Good advice... but I've accepted that where I work, I'll never move up in
higher paid or any company positions. Like I said, I was targeted and they
were trying to get rid of me for a long time.

I've already been passed over for promotions and my fate was already sealed...
this was very clear to me when I was going through my ordeal for months.
Several female co-workers noticed what was going on, actually stepped in, and
defended me, until finally the bosses and supervisors left me alone. These
female co-workers are now in senior positions and I'm happy for them as I feel
it was well deserved. It sucks that these women had to protect me, but even
when I stood up for myself, it is probably what nearly got me fired.

Don't get me wrong, I love my job, I love what I do and I'm not miserable
where I work, but I've tried to make relationships happen, but the damage is
done, and so is my branding. While I've been able to repair some of the
damage, it can never fully be mended. I do get my daily raises and bonuses per
company standards, but anything besides that will probably never happen.

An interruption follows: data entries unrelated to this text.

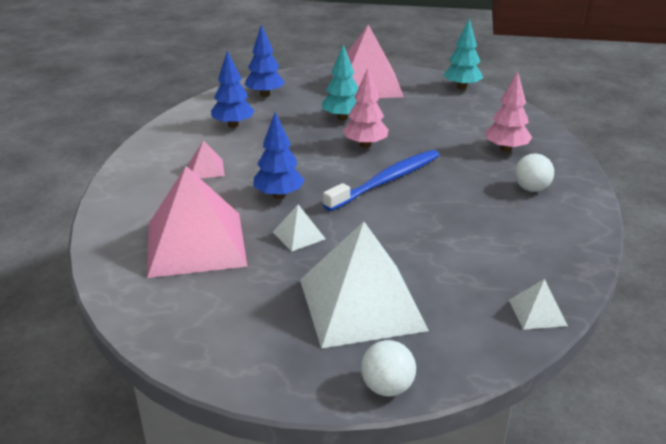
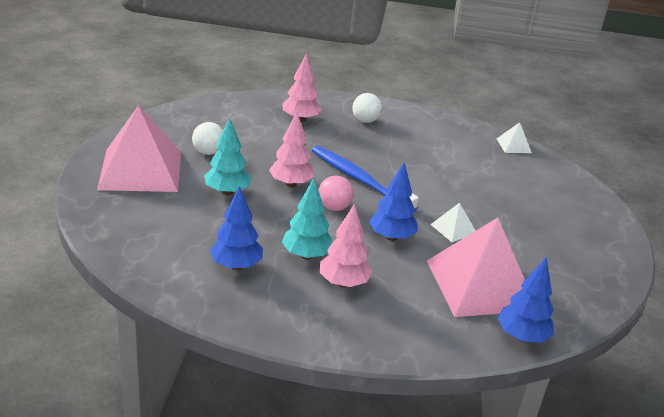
camera: 95 degrees left, 0 degrees up
(206, 169) = (343, 283): pink pyramid -> pink tree
(265, 94) = (150, 241): blue tree -> blue tree (522, 337)
(327, 166) = (334, 207): none -> pink ball
(361, 304) = (530, 206): white pyramid -> none
(387, 387) = (603, 204): white ball -> white ball (208, 152)
(461, 87) = (164, 118): turquoise tree -> turquoise tree (306, 255)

While I've accepted what is, I'm not just someone who accepts the fate of
such, and I've started up a few side businesses that have helped compensate me
for what I will never "make at work". I see it as my opportunity to make more
money. Eventually, I hope that my main job will be a secondary job for me.

------
uptownfunk
Don't say anything if you're a guy.. with all the pro-feminism talk these
days, especially post Damore-gate at Google, the tables could possibly be
turned on you. Document everything and keep it strictly professional, you
don't have much of a choice at this point.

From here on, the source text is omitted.